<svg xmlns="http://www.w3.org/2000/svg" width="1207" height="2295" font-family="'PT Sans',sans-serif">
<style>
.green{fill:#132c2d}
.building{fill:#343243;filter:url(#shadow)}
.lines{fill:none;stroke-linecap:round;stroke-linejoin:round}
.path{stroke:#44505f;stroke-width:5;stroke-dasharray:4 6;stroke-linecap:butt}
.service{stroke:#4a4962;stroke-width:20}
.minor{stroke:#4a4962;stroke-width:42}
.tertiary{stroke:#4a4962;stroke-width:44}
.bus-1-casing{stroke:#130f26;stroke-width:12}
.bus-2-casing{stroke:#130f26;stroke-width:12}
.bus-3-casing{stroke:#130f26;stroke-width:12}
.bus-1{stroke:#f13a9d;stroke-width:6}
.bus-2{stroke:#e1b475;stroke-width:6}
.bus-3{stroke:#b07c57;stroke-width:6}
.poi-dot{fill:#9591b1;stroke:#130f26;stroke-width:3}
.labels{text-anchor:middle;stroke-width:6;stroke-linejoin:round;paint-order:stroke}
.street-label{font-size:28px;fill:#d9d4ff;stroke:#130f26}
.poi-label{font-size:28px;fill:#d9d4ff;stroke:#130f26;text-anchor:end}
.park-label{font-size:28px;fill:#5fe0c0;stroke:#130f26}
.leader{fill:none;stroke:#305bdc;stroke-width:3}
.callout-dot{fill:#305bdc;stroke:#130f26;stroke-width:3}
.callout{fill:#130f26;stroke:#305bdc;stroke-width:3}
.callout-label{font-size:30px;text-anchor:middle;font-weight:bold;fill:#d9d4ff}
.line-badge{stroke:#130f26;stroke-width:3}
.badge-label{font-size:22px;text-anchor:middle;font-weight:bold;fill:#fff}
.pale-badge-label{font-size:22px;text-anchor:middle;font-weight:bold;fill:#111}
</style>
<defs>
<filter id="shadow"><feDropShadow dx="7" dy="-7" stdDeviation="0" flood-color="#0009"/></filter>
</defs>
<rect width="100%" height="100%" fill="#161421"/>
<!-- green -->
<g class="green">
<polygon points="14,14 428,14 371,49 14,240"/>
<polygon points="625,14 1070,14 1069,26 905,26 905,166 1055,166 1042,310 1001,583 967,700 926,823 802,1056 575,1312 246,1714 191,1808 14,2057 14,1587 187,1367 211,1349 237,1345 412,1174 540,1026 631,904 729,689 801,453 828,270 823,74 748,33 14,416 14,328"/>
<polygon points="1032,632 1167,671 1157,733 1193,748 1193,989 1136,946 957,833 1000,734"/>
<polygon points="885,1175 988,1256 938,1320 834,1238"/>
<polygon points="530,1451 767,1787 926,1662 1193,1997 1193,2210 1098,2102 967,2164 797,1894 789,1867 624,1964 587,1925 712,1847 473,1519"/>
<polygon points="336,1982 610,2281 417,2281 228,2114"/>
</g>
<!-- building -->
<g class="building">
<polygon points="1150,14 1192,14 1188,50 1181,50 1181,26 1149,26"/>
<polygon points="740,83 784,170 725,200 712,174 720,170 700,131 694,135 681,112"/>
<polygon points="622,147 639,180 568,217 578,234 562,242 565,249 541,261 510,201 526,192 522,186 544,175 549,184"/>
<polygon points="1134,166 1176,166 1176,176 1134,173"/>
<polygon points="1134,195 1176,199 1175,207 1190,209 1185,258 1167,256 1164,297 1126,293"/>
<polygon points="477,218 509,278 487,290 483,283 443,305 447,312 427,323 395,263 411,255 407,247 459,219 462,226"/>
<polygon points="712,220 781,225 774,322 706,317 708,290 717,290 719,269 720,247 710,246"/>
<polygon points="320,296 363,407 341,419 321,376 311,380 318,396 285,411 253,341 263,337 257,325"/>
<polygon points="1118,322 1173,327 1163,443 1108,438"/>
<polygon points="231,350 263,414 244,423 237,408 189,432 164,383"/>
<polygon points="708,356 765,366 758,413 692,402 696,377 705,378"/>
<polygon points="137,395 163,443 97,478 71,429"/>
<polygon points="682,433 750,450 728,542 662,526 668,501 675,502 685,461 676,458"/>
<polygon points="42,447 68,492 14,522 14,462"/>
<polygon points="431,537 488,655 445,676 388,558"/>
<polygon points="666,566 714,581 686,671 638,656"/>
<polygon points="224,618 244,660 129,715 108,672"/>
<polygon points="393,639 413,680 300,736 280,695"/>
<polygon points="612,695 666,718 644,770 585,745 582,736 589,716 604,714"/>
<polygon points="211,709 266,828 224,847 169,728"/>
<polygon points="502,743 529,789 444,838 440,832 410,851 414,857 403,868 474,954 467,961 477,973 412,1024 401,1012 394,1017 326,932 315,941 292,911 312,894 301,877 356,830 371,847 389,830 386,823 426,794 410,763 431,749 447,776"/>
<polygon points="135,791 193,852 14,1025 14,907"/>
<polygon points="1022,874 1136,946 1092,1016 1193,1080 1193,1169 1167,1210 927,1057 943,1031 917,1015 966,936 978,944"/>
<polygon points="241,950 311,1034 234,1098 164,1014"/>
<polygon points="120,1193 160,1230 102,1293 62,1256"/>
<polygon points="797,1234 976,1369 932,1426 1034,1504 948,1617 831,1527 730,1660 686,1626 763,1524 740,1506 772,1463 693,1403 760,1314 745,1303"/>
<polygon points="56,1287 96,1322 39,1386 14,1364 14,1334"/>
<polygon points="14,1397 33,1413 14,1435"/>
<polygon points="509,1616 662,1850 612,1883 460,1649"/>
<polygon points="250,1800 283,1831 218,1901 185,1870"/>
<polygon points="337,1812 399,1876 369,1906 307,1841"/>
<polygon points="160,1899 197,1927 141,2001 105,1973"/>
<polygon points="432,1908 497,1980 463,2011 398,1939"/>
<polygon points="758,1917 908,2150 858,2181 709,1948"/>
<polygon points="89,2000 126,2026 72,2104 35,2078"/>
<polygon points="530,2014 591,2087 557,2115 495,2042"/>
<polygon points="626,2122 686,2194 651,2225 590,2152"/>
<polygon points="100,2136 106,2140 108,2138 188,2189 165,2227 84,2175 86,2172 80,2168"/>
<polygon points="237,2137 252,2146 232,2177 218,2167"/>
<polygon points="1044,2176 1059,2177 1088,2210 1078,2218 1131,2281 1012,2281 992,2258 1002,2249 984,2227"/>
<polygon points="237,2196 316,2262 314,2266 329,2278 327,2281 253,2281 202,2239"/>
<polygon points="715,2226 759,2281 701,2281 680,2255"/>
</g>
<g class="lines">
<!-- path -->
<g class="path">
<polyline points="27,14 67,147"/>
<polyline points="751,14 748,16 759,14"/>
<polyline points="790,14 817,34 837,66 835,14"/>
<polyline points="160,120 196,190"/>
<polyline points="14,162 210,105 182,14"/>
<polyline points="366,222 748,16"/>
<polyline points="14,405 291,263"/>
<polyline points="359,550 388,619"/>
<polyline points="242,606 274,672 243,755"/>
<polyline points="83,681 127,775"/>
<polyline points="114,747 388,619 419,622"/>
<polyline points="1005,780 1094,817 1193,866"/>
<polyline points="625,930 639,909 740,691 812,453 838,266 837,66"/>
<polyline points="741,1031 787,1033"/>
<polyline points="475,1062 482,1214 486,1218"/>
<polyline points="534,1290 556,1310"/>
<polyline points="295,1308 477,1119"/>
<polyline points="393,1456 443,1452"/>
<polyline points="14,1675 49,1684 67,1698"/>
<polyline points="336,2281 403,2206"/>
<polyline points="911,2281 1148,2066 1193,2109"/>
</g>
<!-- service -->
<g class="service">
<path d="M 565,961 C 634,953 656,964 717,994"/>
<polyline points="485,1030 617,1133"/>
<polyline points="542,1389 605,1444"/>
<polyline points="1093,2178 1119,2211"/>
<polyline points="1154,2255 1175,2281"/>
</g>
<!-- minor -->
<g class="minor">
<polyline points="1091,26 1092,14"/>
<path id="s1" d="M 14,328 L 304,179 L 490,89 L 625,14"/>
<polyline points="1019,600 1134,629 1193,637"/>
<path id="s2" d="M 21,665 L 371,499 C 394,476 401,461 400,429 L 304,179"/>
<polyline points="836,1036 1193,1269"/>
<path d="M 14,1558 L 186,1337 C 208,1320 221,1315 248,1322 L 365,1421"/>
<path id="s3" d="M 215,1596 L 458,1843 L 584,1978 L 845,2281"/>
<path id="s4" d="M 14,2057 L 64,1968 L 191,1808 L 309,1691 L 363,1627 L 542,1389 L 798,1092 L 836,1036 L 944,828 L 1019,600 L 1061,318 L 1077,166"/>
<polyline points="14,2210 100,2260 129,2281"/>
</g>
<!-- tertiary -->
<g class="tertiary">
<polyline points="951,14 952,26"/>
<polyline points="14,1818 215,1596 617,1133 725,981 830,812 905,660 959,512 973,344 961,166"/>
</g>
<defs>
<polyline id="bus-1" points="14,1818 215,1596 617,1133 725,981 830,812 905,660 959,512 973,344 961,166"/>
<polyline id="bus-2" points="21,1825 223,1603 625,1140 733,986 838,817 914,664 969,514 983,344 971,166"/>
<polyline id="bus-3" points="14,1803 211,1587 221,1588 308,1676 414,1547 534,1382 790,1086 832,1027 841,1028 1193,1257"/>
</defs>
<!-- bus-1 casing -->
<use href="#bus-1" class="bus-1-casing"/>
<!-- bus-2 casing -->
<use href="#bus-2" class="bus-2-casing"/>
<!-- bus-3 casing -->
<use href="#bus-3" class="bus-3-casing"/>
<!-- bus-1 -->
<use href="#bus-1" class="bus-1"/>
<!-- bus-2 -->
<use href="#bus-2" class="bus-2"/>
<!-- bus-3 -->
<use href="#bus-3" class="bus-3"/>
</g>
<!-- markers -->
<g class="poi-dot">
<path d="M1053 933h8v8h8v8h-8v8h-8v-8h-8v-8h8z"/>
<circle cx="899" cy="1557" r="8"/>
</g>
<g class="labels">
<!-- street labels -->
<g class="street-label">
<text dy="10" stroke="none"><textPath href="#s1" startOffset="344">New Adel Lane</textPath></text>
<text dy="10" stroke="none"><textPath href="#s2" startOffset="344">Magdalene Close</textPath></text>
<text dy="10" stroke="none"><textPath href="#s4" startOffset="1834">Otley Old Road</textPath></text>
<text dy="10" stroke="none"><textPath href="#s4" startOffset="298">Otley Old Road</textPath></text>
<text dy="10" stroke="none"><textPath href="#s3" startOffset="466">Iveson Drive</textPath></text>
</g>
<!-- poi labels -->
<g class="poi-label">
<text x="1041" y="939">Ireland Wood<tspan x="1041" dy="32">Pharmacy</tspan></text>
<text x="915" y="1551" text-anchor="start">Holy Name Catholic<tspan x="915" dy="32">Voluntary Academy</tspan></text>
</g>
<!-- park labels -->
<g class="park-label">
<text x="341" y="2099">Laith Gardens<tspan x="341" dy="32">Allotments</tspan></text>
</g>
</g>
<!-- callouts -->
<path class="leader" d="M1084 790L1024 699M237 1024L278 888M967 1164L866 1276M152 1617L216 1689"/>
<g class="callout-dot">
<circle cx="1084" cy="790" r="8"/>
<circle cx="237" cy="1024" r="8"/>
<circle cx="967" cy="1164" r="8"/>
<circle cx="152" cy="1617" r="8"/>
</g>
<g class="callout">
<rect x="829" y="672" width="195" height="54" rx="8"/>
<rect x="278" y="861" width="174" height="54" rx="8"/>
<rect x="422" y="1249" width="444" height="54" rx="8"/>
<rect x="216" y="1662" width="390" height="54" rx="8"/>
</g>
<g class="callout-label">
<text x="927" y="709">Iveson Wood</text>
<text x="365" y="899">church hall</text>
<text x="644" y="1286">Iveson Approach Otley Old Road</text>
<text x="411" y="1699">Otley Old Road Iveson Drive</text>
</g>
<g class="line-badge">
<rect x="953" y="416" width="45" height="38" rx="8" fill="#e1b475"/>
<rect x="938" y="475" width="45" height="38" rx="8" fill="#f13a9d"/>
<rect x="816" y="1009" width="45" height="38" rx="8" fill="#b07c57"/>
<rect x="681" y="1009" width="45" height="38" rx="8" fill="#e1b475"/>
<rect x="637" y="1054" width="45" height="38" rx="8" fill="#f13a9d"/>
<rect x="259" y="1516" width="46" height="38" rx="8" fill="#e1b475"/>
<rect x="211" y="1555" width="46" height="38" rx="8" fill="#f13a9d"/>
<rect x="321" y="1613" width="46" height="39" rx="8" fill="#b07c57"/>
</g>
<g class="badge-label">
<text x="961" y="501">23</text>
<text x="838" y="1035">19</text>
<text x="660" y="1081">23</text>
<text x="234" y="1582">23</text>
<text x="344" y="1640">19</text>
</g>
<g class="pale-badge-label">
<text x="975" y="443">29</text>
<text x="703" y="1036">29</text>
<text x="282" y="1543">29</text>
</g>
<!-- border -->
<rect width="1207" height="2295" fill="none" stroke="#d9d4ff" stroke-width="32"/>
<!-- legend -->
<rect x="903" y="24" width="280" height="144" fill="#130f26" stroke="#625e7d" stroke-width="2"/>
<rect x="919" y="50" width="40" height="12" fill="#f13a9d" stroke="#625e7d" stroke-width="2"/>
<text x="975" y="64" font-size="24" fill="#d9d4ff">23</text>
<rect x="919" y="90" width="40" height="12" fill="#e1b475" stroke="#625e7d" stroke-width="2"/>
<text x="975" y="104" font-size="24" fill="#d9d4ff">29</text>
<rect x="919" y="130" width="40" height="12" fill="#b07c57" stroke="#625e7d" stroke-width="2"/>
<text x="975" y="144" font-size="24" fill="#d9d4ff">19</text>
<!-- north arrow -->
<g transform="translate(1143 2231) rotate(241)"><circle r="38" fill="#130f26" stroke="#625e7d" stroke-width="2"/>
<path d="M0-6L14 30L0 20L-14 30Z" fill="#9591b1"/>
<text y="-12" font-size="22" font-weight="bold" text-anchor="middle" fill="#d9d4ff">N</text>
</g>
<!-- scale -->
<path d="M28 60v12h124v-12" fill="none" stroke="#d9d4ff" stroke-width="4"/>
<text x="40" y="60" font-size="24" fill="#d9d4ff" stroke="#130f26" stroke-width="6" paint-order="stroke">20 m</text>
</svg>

____

### EXERCISE
From the listing above, work out how many lines hold "linecap". The answer is the number and nothing more.

### SOLUTION
2